YES, la revista gallega de gente, creatividad y tendencias, visita la costa de Loiba donde dos tablones y dos patas de madera al borde del acantilado y una frase lo dejan claro: «The best bank in the world». Hay quien confiesa que lloró al sentarse por primera vez

17 ago 2014 . Actualizado a las 20:20 h.

Hay quien, cuando llega, ignora que está a punto de sentarse en el banco más bonito del mundo, traducción libre de la frase que algún día, por determinar, alguien -en el pueblo se dice que un joven británico algo indignado con la banca- escribió a bolígrafo en la parte trasera del asiento: «The best bank in the world». Hoy cuesta leer el mensaje, cubierto por una pintada negra: KREMA.

Javier y Cruz, coruñeses, desconocían la historia del banco, igual que su hijo Pablo y su novia, Cruz, madrileña, que se asoman a los acantilados de Loiba, en el litoral de Ortigueira, por tercera vez en la misma semana. «Lo recomendaremos, pero solo a los más cercanos», prometen los padres, convencidos, tras un viaje en coche hasta la Bretaña francesa, de que «como esta costa, tan espectacular, no hay otra». Tampoco sabían que esta estructura elemental -un par de tablones y dos patas- ha protagonizado un anuncio de Ikea. «Lo vimos en la televisión y hemos querido tocarlo y sentir el vértigo», cuentan Laura y Juan, pontevedreses.

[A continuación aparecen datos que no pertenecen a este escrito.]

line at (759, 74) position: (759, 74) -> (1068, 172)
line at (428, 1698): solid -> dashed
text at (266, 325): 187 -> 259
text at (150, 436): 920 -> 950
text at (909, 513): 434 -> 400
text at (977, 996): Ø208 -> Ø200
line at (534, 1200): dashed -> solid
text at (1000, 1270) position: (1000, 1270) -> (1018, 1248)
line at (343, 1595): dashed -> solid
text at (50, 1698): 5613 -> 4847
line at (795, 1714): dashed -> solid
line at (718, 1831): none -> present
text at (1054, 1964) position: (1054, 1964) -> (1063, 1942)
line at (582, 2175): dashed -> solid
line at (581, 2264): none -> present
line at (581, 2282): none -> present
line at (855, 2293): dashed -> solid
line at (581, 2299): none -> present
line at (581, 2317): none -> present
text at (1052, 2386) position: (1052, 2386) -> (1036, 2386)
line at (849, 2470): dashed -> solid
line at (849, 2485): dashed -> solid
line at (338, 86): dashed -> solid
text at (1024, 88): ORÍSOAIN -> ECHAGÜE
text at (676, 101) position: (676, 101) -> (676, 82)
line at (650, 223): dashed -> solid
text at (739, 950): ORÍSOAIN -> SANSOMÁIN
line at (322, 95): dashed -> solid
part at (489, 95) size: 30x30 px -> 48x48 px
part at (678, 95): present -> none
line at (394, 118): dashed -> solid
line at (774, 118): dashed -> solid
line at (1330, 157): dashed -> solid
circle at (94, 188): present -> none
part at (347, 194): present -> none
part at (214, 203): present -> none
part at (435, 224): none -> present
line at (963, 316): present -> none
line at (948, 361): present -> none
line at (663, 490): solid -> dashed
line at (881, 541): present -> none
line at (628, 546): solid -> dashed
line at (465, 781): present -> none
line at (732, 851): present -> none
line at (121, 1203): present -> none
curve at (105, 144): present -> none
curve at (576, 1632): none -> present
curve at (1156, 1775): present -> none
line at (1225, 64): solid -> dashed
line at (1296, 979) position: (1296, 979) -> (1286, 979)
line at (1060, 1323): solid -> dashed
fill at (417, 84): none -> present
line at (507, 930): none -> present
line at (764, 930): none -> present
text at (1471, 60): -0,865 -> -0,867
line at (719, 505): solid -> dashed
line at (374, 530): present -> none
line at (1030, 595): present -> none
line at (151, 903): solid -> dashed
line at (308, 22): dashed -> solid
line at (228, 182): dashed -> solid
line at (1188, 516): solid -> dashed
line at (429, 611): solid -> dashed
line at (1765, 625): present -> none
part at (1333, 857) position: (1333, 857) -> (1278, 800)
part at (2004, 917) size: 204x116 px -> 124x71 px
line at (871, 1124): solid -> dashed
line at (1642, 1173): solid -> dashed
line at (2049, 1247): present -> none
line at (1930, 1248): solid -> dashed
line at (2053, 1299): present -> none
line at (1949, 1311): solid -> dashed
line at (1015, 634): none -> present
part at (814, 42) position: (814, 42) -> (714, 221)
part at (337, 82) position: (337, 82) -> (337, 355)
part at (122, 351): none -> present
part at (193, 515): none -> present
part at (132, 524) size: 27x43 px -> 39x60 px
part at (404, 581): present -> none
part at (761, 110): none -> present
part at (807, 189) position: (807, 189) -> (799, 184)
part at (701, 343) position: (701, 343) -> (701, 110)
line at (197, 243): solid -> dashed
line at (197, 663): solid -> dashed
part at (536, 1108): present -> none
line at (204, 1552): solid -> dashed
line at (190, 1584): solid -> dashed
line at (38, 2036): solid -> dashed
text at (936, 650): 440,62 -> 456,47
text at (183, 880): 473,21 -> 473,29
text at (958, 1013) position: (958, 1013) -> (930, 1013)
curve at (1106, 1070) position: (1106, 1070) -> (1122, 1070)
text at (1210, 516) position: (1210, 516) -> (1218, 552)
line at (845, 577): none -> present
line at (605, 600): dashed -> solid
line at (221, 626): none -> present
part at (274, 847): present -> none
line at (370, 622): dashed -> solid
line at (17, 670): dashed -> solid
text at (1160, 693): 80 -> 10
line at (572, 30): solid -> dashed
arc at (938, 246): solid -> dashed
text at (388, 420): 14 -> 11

Algo exageran, aunque acercarse al borde del acantilado impresiona y conmueve, todo a un tiempo.

Miguel, oscense, y su pareja, Cristina, venezolana, se reservan para la puesta de sol, que cae por encima de Os Aguillóns, al pie del cabo Ortegal. El banco funciona como una perfecta atalaya. Hacia el oeste, acantilados de filitas y esquistos y arenales salpicados de estas rocas, muy afiladas. Al este, el paisaje se repite, si cabe más acerado, ocultando el antiguo embarcadero y, más allá, la playa de Picón.